- Theatrical poster
- Directed by: Mark Robson
- Written by: Robert Buckner John Paxton
- Based on: A Prize of Gold 1953 novel by Max Catto
- Produced by: Phil C. Samuel
- Starring: Richard Widmark Mai Zetterling Nigel Patrick George Cole
- Cinematography: Ted Moore
- Edited by: William Lewthwaite
- Music by: Malcolm Arnold
- Production company: Warwick Films
- Distributed by: Columbia Pictures
- Release date: 14 October 1955;
- Running time: 98 minutes
- Country: United Kingdom
- Language: English
- Budget: $1 million (est)

= A Prize of Gold =

1955 film by Mark Robson, Max Catto

A Prize of Gold is a 1955 British Technicolor film noir crime film directed by Mark Robson partly filmed in West Berlin. The film stars Richard Widmark as a United States Air Force Air Police Master Sergeant motivated by love and compassion to begin a life of crime. It was based on the 1953 novel of the same title by Max Catto.

==Plot==
Master Sergeant Joe Lawrence (Richard Widmark) is stationed in occupied Berlin shortly after the end of World War II. He encounters a group of German orphans when one of them tries to steal his Jeep. Joe finds Maria (Mai Zetterling), one of the orphans' caretakers, very attractive. Maria is trying to take the children to Brazil, where they can start life anew. It is being arranged by her employer, Hans Fischer, a very successful German contractor. Hans tells Joe not to return. After thinking it over, Joe disregards him and soon falls in love with Maria. Maria breaks up with Joe, but Joe persists. When he sees Maria returning home and reluctantly submitting to her boss's kisses, he fights with Hans, ending Hans's assistance with the travel arrangements.

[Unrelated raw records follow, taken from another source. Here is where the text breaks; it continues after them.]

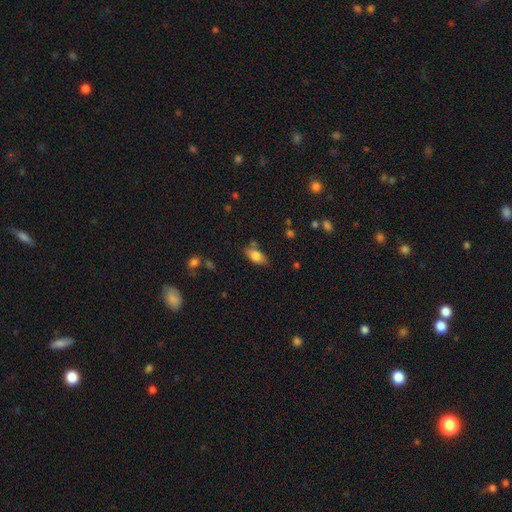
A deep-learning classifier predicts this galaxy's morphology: This appears to be a smooth galaxy with no disk features (78%) that is in between round and cigar-shaped (87%). Merging: none (68%).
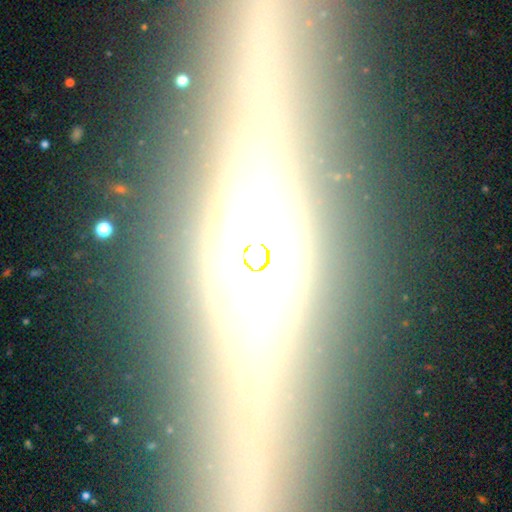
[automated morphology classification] featured or disk 57%, smooth 23%, star or artifact 20%. Down the decision tree: edge-on disk — yes (82%); merging — none (87%).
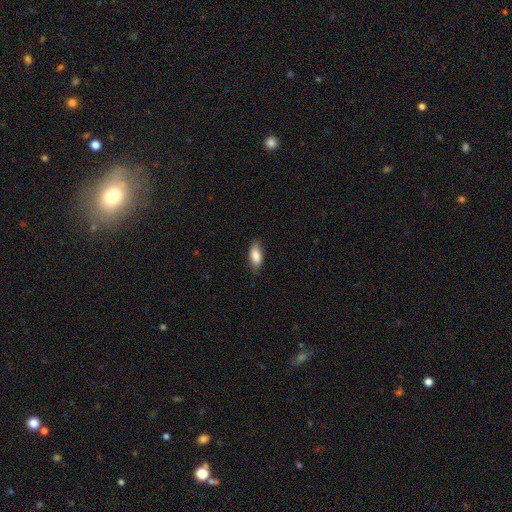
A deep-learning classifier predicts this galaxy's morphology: Smooth or featured? Predicted: smooth (p=0.84). How rounded? Predicted: in between (p=0.83). Merging? Predicted: none (p=0.79).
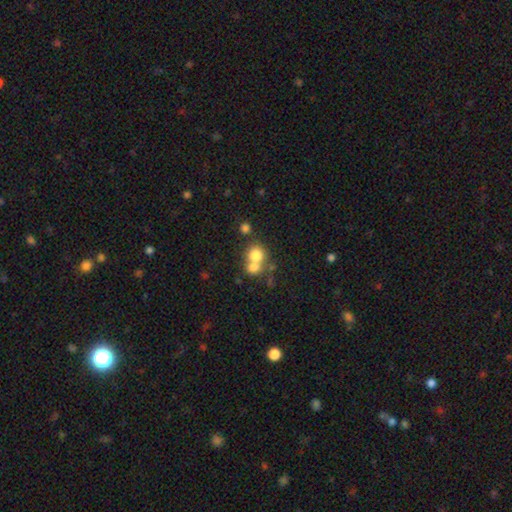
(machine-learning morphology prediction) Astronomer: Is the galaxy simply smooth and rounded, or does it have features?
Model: smooth — 74%.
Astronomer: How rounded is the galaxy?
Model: round — 82%.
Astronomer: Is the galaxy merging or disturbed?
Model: merger — 54% (runner-up: none, 36%).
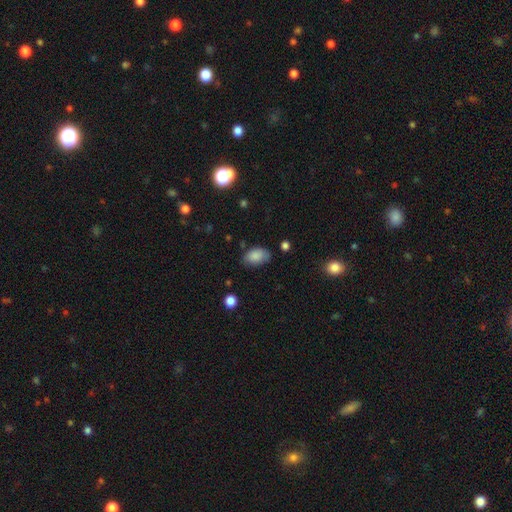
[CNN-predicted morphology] Smooth or featured? Predicted: smooth (p=0.86). How rounded? Predicted: in between (p=0.92). Merging? Predicted: none (p=0.71).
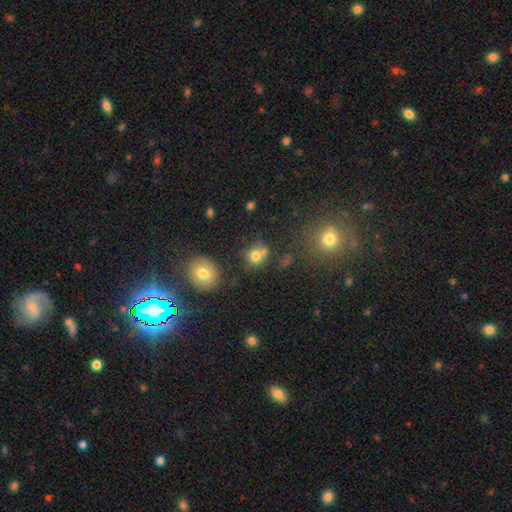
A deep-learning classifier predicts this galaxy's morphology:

His buddy, British Military Police Sergeant Roger Morris (George Cole), has hinted about stealing part of a fortune in a recently discovered Reichsbank gold bullion being transferred to England via military transport in a series of four shipments. Joe plans a daring hijacking of the airplane, aided greatly by the fact that he works for the Air Provost Marshal, who shares the security responsibility for the shipments with the British. Roger's uncle Dan puts them in touch with Alfie Stratton, a semi-retired crook who can dispose of the gold. Alfie insists that they use ex-RAF pilot Brian Hammell (Nigel Patrick), to protect his interests.

The plan works up to a point. They hijack the C-47 and land at an abandoned airstrip in England. However, the crew manage to retake control of the airplane after only part of the bullion has been unloaded, and try to take off, only to crash into Alfie's car (used to light the runway) and burn. After the gang leave, the crewmen manage to get out unobserved.

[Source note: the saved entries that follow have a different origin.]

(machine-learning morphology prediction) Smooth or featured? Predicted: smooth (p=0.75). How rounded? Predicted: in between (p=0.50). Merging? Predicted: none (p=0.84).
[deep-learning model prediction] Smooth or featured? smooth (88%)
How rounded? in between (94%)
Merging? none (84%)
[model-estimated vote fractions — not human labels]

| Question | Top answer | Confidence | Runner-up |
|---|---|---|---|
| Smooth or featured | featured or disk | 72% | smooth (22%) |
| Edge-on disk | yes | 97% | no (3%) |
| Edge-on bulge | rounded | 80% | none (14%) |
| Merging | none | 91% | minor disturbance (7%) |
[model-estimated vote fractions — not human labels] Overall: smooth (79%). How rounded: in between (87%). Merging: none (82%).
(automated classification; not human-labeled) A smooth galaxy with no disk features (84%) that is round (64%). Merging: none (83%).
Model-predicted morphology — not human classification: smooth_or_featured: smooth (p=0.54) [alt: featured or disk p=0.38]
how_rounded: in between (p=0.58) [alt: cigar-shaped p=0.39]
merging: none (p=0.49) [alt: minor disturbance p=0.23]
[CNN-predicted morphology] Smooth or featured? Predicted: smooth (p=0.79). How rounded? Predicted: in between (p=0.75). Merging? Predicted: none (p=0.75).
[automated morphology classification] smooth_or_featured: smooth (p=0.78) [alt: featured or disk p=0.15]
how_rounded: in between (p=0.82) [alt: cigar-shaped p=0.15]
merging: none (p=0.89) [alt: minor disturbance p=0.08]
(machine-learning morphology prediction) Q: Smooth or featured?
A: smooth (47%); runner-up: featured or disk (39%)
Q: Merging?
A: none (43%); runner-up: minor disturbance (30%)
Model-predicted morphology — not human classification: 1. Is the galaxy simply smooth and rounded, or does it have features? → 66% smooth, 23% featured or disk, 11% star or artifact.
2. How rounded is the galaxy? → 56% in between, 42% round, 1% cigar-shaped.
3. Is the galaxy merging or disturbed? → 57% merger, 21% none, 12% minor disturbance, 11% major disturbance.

Thinking they have killed three men, Joe decides to return the gold and turn himself in. Roger and Dan agree. Alfie is regretting getting back into a life of crime, so Joe has no trouble letting him out, in exchange for £5000 to be given to Dan. Brian, who shot at the escaping aircraft and has no qualms against murder, is the only obstacle. Alfie and Dan leave. When Brian wakes up, he does not like the new arrangement. In the ensuing fight, Roger falls to his death and Joe is knocked out. Joe comes to and chases Brian. In his desperation to get away (with a few gold bars), Brian ends up clinging to the edge of a rising drawbridge, finally losing his grip and plummeting into the water far below.

When Joe is brought back to Berlin for his court-martial, he sees Maria and the orphans leaving for Brazil.

==Cast==
- Richard Widmark as Sergeant Joe Lawrence
- Mai Zetterling as Maria
- Nigel Patrick as Brian Hammell
- George Cole as Sergeant Roger Morris
- Donald Wolfit as Alfie Stratton
- Joseph Tomelty as Uncle Dan Watson
- Andrew Ray as Conrad
- Karel Stepanek as Dr. Zachmann
- Robert Ayres as Tex
- Eric Pohlmann as Fischer
- Olive Sloane as Mavis
- Alan Gifford as Major Bracken
- Ivan Craig as British Major
- Harry Towb as Benny
- Sam Kydd as Milkman

Joan Regan sings the title song.

==Production==
Warwick bought film rights to the novel in April 1953 and originally announced they wanted Montgomery Clift for the lead. R.C. Sheriff was assigned the screenplay and Mark Robson, who had just made Hell Below Zero for Warwick, was to direct. Alan Ladd had made three films for Warwick and he was in discussions to play the lead as well.

The movie was part of a new three-picture deal Warwick signed with Columbia (the others being The Cockleshell Heroes and Safari.) John Paxton was brought in to rewrite Sheriff's script. In early 1954 Richard Widmark signed to star opposite Nigel Patrick.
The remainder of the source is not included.